Mais la comparaison ne s’arrête pas là, il existe d’autres constances, notamment l’inconstance de la qualité des œuvres. En 1985, sort « Poulet au vinaigre », film extrêmement sympathique, mais un peu léger voire brouillon. Trois ans plus tard le même Chabrol signait « Une affaire de femmes », film admirable à tous endroits notamment sur le trainement d’un sujet des plus tabous où intelligence et maitrise étaient au rendez-vous. Ozon est coutumier du fait également, en 2003, il nous inflige un « Ricky » sorte de fable fantastique totalement ratée pour revenir l’année suivant avec « Le refuge », véritable référence sur le combat contre la mal être. En reprenant chacune des filmographies, les exemples sont nombreux.


Mais ce qui ressort particulièrement, c’est le côté inclassable de ces excellents (pour la partie réussie de leurs œuvres) réalisateurs. Certes, je l’évoquais il y a ce coté un peu catalyseur qui leur est commun, chacun souhaitant provoquer une réaction par rapport à son sujet, les solitudes urbaines rarement éloignées d’ailleurs. Mais ce qui impressionne, c’est ce côté protéiforme des styles qu’ils empreintent. Il n‘y a pas de « touch » particulière pour Chabrol ou Ozon, simplement la meilleure manière d’amener leur film au résultat escompté, qui fait qu’à un moment l’un et l’autre peuvent échouer dans le genre grand budget (« Le cheval d’orgueil » & « Angel »), et réussissent par ailleurs un tour de force en s’attaquant à des œuvres considérées à l’adaptation improbable, selon l’image que l’on se fait d’eux, et en extraire la quintessence « Violette Nozières » & « Gouttes d’eaux sur pierre brûlante ».


C’est ce préjugé qui fait que j’allais voir (presque) tous les Chabrols et que je vais voir (presque) tous les Ozon. Parfois facilitateurs de meilleur par leur originalité ou peu concernés, confus, tous deux conservent cette volonté de traiter des sujets pour le moins essentiels, souvent originaux et donc générateurs d’envie et de plaisir, autant que de frustration.

Ce long préliminaire, pour « L’amant double », le dernier Ozon, vous l’aurez compris, n’annonce rien qui vaille.


Si le scénario se tient, que le choix des interprètes est plutôt correct (Vacht à l’inverse de Samson semble voir son talent décuplé en coupant ses cheveux), que Manu Dacosse avec ses lumières acier nous angoisse (tous comme il faut, il en faut au moins un qui y pense), François Ozon semble hésiter à prendre une direction formelle, laissant son film flotter entre le drame psychologique et une certaine fantasmagorie fantastique.
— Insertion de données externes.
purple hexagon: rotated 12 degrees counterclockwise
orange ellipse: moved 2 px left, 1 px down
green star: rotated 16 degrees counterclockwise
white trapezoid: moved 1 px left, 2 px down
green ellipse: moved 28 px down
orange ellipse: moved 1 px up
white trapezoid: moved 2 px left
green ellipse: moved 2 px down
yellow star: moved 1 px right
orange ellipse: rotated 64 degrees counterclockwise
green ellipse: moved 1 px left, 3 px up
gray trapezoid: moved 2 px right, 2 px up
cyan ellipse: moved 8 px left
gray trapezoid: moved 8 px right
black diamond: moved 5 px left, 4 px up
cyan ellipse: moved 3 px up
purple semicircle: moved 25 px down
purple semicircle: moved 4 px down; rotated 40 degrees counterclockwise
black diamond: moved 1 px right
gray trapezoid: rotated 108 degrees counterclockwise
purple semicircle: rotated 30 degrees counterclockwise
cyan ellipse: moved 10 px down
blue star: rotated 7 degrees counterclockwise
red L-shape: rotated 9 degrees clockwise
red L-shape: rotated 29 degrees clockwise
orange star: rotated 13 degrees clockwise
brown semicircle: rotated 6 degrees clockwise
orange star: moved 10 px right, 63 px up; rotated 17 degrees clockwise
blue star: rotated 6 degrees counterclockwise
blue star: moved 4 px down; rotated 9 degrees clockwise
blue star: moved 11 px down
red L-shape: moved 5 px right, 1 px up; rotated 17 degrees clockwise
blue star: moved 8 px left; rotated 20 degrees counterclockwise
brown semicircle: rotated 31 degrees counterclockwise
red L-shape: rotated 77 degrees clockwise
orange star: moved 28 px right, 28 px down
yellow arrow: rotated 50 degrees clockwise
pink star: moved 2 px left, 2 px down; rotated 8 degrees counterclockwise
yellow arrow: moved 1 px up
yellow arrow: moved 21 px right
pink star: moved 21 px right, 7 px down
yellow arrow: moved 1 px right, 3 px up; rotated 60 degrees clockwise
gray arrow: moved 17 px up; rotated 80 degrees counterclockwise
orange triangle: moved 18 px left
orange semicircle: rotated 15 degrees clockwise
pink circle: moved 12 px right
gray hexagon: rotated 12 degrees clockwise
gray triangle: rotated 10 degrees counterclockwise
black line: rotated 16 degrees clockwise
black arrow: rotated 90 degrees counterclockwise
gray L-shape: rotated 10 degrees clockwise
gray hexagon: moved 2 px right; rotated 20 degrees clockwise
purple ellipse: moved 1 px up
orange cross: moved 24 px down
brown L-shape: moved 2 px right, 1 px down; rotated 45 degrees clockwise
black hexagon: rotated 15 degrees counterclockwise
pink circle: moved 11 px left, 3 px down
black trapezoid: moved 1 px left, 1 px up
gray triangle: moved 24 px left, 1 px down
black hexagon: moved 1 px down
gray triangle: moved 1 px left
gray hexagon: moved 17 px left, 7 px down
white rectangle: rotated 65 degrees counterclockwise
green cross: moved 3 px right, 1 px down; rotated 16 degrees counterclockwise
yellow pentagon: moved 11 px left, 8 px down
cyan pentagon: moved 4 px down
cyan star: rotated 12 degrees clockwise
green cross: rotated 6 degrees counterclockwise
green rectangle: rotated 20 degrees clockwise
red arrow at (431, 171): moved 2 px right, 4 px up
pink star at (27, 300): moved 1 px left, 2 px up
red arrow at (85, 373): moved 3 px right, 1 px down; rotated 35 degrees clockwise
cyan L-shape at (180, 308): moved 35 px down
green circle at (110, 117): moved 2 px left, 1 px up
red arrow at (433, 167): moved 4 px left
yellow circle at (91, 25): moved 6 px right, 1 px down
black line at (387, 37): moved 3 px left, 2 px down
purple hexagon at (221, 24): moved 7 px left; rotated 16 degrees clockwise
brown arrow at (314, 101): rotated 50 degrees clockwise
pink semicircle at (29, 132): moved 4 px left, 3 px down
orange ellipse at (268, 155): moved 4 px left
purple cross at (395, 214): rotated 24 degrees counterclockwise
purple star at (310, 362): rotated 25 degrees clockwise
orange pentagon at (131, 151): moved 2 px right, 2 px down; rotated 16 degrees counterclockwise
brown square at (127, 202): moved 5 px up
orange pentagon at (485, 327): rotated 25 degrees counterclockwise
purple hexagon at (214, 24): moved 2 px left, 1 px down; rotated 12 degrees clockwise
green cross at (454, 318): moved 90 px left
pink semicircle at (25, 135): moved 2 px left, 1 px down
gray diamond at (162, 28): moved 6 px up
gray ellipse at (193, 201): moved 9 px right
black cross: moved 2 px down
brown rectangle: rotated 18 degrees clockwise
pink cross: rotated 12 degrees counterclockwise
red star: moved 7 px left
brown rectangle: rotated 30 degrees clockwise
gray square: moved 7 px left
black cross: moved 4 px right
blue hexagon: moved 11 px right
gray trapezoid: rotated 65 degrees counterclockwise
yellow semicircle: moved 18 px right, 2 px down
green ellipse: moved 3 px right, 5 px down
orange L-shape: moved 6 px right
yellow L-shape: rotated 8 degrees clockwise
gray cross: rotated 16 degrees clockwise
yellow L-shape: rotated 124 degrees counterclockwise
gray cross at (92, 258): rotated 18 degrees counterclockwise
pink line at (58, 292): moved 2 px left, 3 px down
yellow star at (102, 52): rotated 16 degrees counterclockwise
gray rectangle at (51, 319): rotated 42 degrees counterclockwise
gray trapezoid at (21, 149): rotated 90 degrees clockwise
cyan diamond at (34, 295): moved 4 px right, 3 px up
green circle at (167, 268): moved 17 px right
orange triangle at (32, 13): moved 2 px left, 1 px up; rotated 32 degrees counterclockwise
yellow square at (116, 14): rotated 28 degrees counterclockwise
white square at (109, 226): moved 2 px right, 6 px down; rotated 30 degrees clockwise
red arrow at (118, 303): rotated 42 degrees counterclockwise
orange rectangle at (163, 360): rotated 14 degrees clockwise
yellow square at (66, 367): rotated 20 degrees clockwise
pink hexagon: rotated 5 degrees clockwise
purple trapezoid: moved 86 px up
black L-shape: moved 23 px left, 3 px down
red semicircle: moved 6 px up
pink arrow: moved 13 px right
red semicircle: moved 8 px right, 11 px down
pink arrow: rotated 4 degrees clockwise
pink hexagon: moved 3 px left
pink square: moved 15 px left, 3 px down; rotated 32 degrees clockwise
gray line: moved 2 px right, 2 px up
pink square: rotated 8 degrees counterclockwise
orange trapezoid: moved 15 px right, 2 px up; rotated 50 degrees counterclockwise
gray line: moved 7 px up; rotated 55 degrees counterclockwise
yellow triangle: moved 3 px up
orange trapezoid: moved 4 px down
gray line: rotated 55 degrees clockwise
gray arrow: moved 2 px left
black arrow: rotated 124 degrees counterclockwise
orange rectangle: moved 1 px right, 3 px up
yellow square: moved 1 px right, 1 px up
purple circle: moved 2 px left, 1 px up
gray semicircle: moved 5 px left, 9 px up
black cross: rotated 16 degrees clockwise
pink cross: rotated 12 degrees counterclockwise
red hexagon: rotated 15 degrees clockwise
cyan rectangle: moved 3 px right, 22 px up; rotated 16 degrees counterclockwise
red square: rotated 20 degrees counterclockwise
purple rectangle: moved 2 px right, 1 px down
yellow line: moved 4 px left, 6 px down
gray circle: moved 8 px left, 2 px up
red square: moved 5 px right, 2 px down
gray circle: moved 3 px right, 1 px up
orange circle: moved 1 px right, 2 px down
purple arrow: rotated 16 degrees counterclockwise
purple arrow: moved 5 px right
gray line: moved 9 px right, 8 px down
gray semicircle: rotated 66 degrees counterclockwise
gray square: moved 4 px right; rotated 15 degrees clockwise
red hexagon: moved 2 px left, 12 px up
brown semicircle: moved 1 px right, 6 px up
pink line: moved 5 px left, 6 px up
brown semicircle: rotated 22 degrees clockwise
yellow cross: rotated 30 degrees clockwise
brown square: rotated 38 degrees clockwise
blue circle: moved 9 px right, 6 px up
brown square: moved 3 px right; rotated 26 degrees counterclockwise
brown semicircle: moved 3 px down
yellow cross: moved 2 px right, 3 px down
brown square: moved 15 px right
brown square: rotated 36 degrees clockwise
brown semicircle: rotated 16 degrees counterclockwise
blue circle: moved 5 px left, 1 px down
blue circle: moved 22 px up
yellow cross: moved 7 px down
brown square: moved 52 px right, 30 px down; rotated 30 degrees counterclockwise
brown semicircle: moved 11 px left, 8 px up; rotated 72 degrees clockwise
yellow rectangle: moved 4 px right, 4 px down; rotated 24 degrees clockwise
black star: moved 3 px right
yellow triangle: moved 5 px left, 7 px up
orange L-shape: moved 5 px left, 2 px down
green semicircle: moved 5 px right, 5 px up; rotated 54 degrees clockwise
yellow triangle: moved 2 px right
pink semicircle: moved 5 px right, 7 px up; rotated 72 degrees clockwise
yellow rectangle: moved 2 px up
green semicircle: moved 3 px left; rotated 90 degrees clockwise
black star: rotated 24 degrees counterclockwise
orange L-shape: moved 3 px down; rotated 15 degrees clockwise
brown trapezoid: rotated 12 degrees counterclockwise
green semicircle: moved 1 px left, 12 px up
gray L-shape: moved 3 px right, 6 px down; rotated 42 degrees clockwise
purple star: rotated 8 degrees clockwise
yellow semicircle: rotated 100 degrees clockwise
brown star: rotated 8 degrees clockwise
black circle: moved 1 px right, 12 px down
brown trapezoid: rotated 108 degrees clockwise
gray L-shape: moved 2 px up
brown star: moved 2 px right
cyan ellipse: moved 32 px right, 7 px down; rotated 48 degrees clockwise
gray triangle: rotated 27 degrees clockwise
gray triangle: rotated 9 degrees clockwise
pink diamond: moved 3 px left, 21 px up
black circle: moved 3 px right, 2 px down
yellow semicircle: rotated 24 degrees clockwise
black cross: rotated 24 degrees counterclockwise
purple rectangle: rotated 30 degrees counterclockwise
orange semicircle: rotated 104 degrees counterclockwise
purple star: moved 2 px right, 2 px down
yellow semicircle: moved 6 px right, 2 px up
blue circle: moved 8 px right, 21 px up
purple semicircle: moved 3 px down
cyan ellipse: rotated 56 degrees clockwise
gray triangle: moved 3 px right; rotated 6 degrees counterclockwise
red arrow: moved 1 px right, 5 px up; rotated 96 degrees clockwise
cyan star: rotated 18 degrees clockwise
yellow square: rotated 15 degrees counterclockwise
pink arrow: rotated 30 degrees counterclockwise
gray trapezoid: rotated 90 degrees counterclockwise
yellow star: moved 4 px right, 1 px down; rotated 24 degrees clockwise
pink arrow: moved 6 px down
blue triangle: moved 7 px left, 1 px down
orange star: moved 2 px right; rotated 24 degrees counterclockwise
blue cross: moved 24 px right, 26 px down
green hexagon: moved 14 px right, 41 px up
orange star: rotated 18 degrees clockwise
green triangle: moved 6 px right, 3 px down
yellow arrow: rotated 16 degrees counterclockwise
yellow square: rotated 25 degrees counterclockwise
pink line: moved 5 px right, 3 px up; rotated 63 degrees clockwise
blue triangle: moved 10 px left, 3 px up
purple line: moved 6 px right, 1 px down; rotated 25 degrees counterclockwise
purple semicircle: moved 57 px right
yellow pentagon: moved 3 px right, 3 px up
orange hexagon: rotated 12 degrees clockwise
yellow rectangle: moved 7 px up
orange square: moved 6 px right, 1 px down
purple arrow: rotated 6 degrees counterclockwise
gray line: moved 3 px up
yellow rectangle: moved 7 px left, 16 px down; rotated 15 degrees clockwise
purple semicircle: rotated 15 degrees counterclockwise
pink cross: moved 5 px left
Dès les premières minutes il sait tenir un suspens qui intrigue et casse un peu les codes, mais la redondance des cheminements (même si l’ont sait où ils se situent) finit immanquablement par lasser. Au point même qu’à un moment « la grossesse » devient tellement difficile qu’on imagine Ozon faire venir la sage femme radicale de « A l’intérieur » (Ah Beatrice !!!! Je t’en veux encore !!!) pour amener un peu de sel, à défaut de sang à ce récit au carcan trop lisse. La mise en scène ne se dirigeant que dans un sens, elle ne cherche jamais à perdre le spectateur au niveau émotionnel. Elle se veut percutante, elle n’est que chichiteuse. Dans une ambiance poisseuse type horrifique « Rosemary’s baby », ou purement psychologique « Rebecca » où le personnage se retrouve cloisonné, le spectateur doit ressentir au niveau visuel cet étouffement. Ici les lignes sont trop dégagées, les ambiances rarement troubles et ce n’est pas un ou deux effets à la Hitchcock (le vagin en 1ère image) qui donnent un ton, même le montage par sa rutilance est trop visible.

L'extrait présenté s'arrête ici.